La Grecia era stata, per secoli, tutta sottomessa alla dominazione ottomana: aveva conosciuto molto meno dell’Italia frammentazioni e particolarismi. Essa, inoltre, aveva mantenuto due forti elementi di unitarietà: la lingua e la religione (greco-ortodossa), due influenti fattori che, sotto il dominio ottomano, erano stati protagonisti di resistenza e di spinta all’unità nazionale. Quando, nel 1830 con l’aiuto delle grandi potenze Francia, Inghilterra e Russia, fu proclamata l’indipendenza della Grecia, essa diede origine ad un paese fragile, politicamente insicuro ed economicamente sfiancato ma senza gravi problemi di identità nazionale.
L’unità tedesca nacque sotto il segno dell’egemonismo prussiano.
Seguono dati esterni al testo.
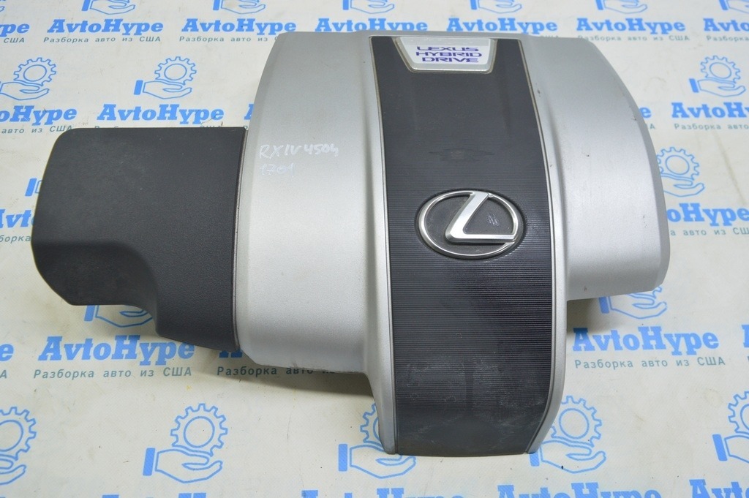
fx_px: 561
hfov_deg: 67.4
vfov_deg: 47.9
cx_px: 374
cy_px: 249
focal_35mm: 27
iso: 400
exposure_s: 1/20
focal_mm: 18
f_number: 5.6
Questo fatto, avrebbe provocato, più avanti gravi e profondi ricadute, ma nell’immediato, ebbe l’effetto di cementare in un blocco unico le classi sociali tedesche. Inoltre, la religione protestante che usava la lingua tedesca e aveva avvicinato le fasce della popolazione continuava ad esercitare un potente effetto di coesione nazionale, più che da noi dove si leggevano i libri sacri ancora in latino. Inoltre il fattore di alfabetizzazione delle popolazioni di lingua tedesca, più elevato che da noi, contribuiva anch’esso alla unitarietà culturale.
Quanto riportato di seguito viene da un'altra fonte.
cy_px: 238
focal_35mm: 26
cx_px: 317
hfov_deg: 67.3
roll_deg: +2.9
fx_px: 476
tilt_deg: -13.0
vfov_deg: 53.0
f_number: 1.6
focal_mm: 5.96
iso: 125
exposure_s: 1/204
La nascita della nazione Italia faceva parte di quel processo di reazione alle logiche e ai sistemi della Santa Alleanza che cercavano di imporre ai popoli principi estranei alla loro più profonda identità (l’indiscutibile legittimità dei sovrani, il rispetto assoluto della religione, il carattere inviolabile e indiscutibile delle istituzioni).
Gli Italiani provarono orgoglio per la riconquistata unità e indipendenza e per essere considerati, finalmente, a pari dignità con le grandi potenze europee, ma ebbero altrettanto presto la percezione della gravità dei problemi da affrontare: a cominciare dalla scelta della città capitale per continuare con tutte le questioni di carattere socio-culturale.
In primo luogo il divario fra Nord e Sud, la cosiddetta questione meridionale e in secondo luogo l’urgenza di alfabetizzazione e scolarizzazione dell’intera popolazione nazionale. Popolazione semianalfabeta, distinta nella lingua da tanti dialetti e senza coscienza nazionale.
Prima ancora che vi riuscisse la scuola unica e obbligatoria a rendere uniti culturalmente e con coscienza di nazione le varie comunità dei paesi dell’Italia vi riuscì in modo quasi inconsapevole la Musica. Musica e teatro come scuola per un popolo semianalfabeta. Sin dagli anni Venti dell’Ottocento i librettisti di Rossini e Donizetti, ignari di quanto sarebbe poi accaduto, si vedevano attribuire intenzioni politiche ogni volta che citavano la parola “patria”, “popolo”, “tiranno” e così via. L’alleanza tra arte e politica divenne quasi automatica dopo il Quarantotto: il canto patriottico e le opere ispirate al sentimento patriottico servirono alla causa nazionale.
Se la diffusione delle idee risorgimentali ebbe la stampa come mezzo di comunicazione principale per gli intellettuali, l’opera lirica si incaricò, in quanto forma d’arte «popolare», di diffondere, grazie alle parole del libretto non meno che in forza delle note musicali, il verbo patriottico, caricando di significati le parole «libertà» (dallo straniero), «patria», «unità» (dell’Italia), «Dio». Questi termini ebbero decisiva importanza (insieme a «onore» e «gloria») nel vocabolario dei poeti, da una parte, e nel glossario dei censori dall’altra. Il teatro d’opera fu il luogo, pur nella variopinta stratificazione sociale (platea, palchetti, loggione), dove le idee risorgimentali trovarono terreno fertile per svilupparsi.
E se il pieno sviluppo giunge con la figura di Giuseppe Verdi, esponente conclamato del risorgimento musicale, ancora prima di Verdi e dopo, gli ideali patriottici ebbero modo di esprimersi attraverso le musiche di altri compositori insospettabili in questa veste e spesso ignari di tale responsabilità.
Il melodramma fu il vero specchio della società ottocentesca, dalla nobiltà alla borghesia grande e media al basso ceto come una vera e propria “vetrina sociale” rappresentativa e «popolare» dell’epoca.
Non meno importanti furono e sono ancora i canti popolari che hanno sostenuto la lotta per l’Unificazione e i canti di lode alla patria Italia degli anni successivi.